● Stored records:

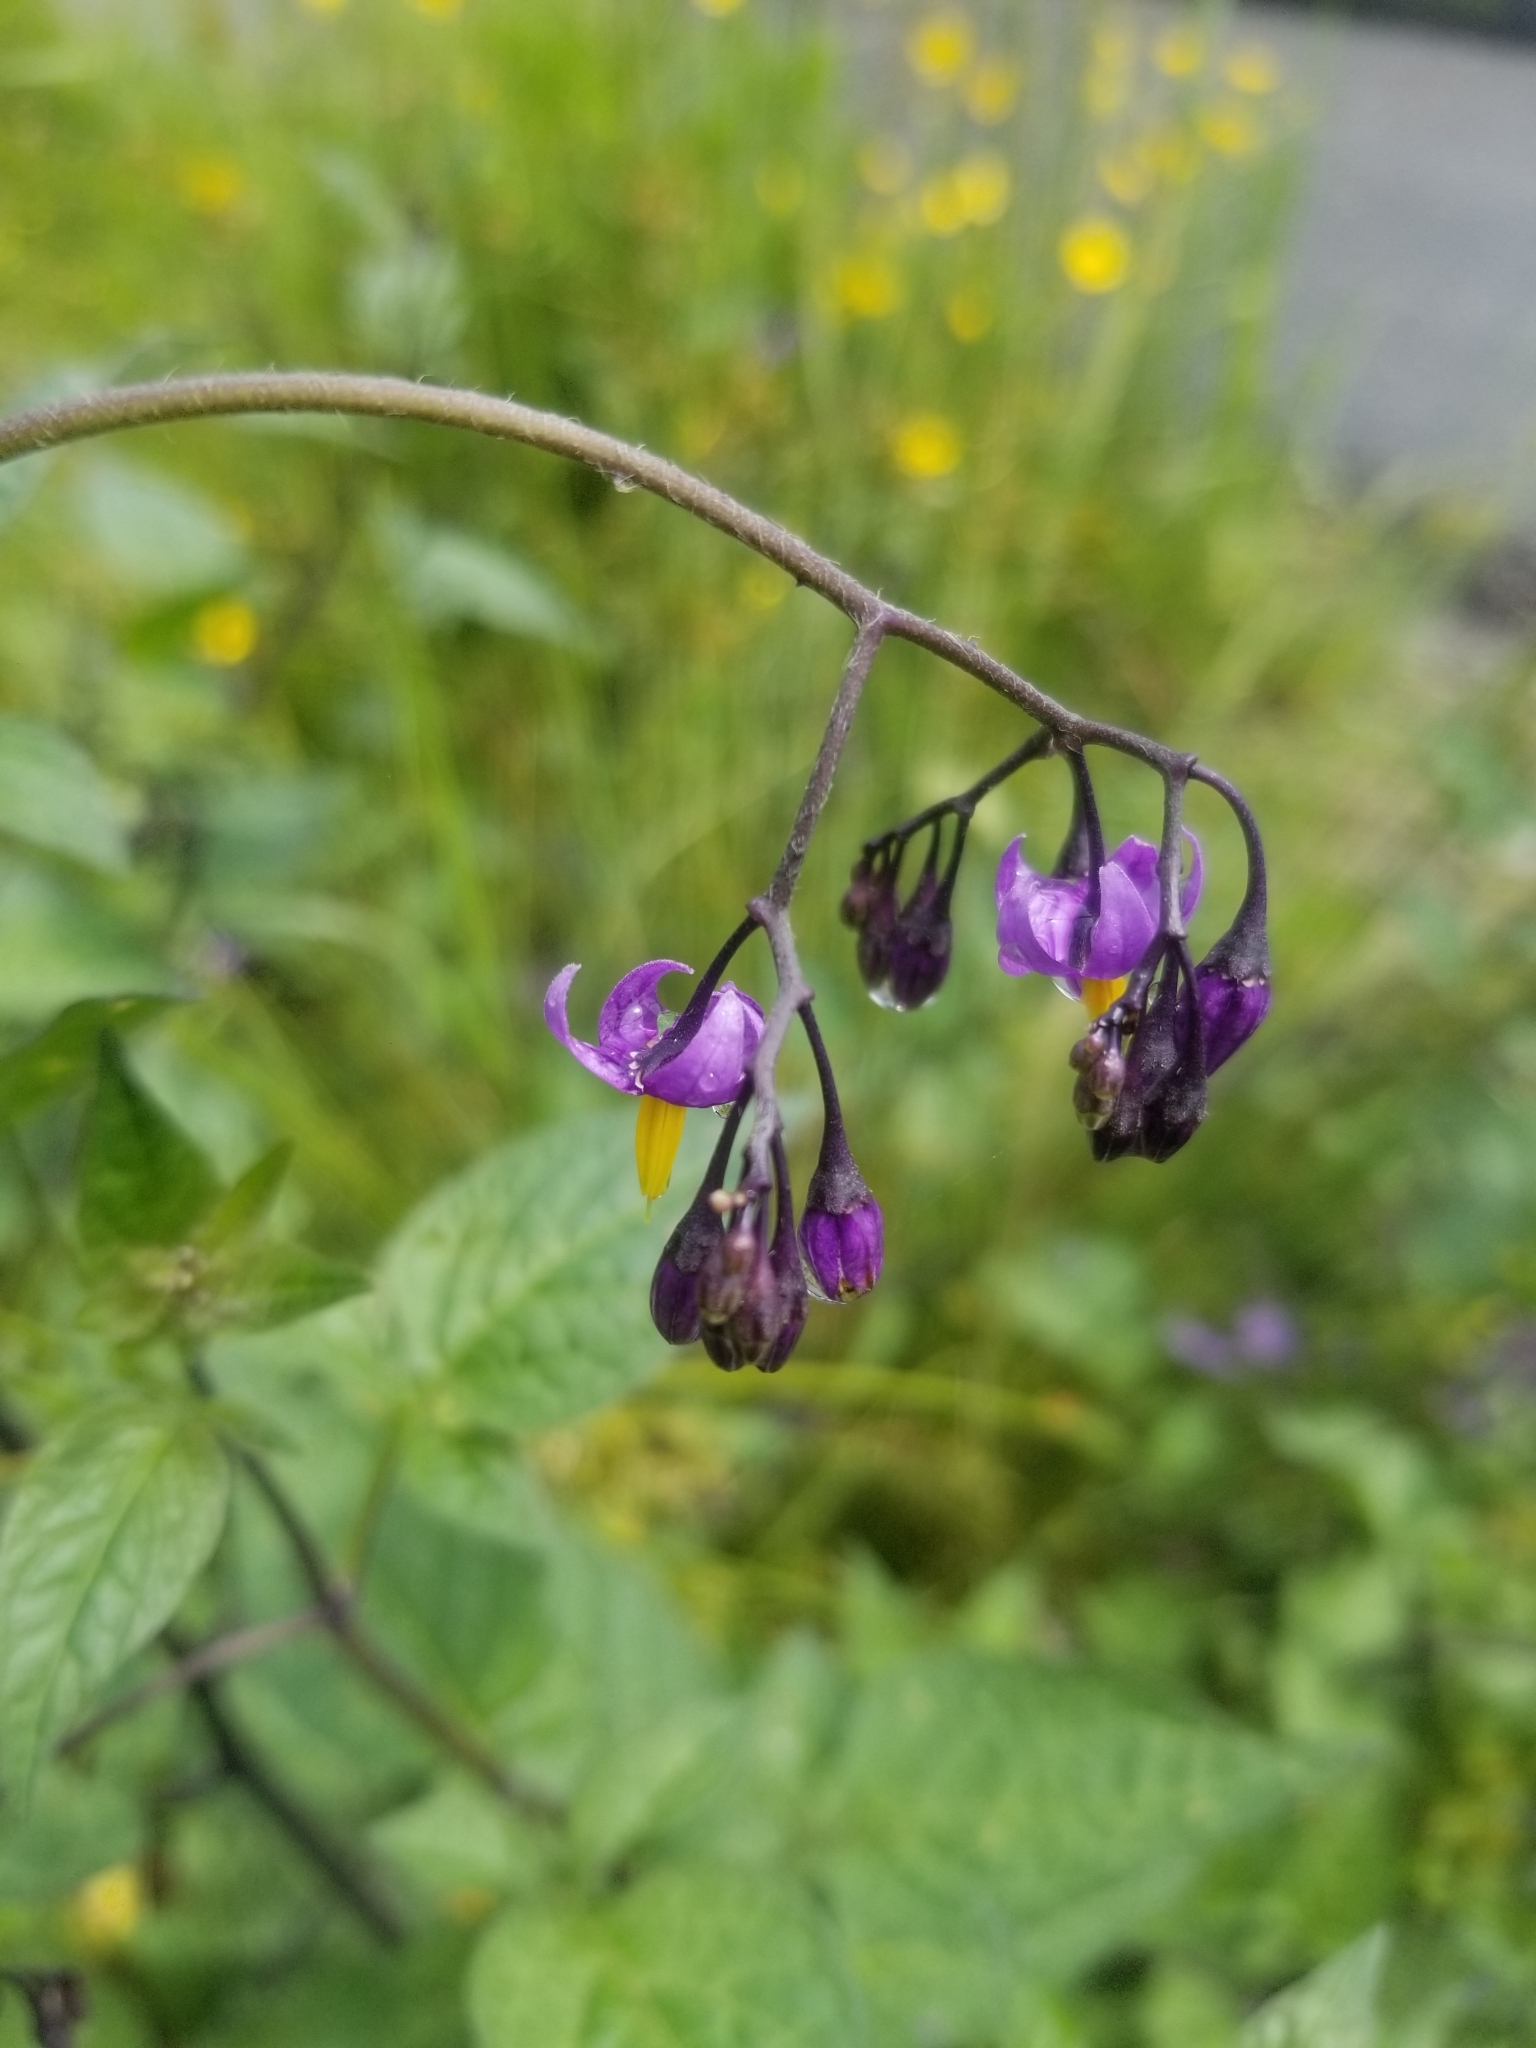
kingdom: Plantae
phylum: Tracheophyta
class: Magnoliopsida
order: Solanales
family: Solanaceae
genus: Solanum
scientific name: Solanum dulcamara
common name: Climbing nightshade
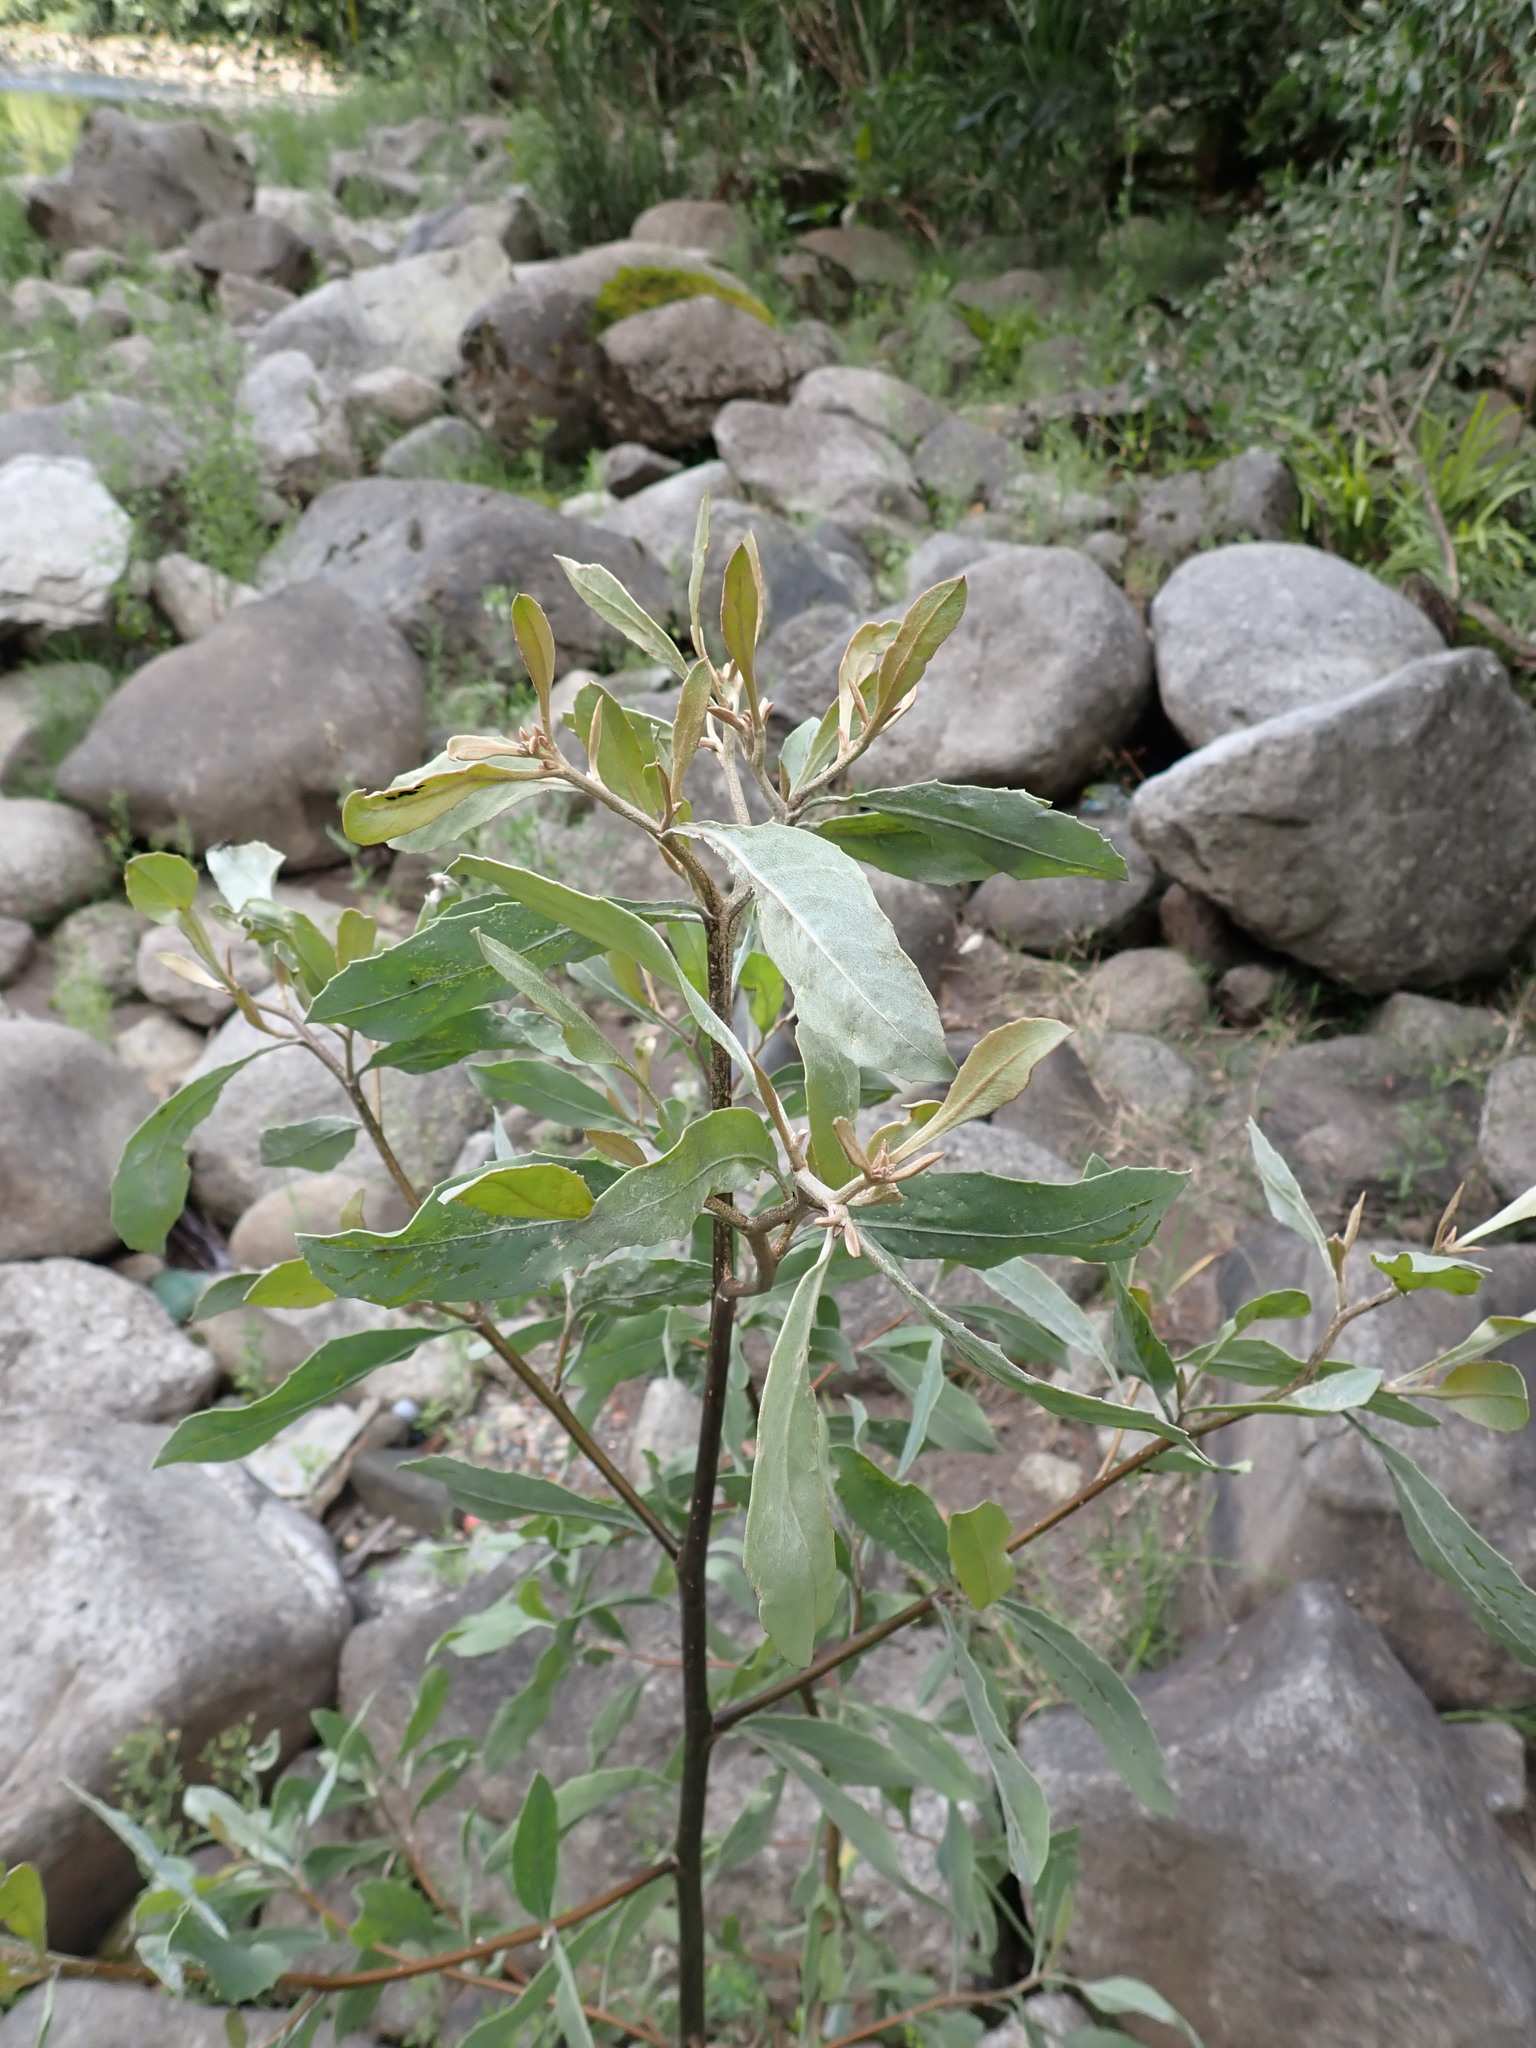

● Task requirements:
Reproduce the data verbatim, beginning with the line that contains "order: Solanales" and continuing through the end of the data. Leave the pictures out of your answer.

● Worked solution:
order: Solanales
family: Solanaceae
genus: Solanum
scientific name: Solanum dulcamara
common name: Climbing nightshade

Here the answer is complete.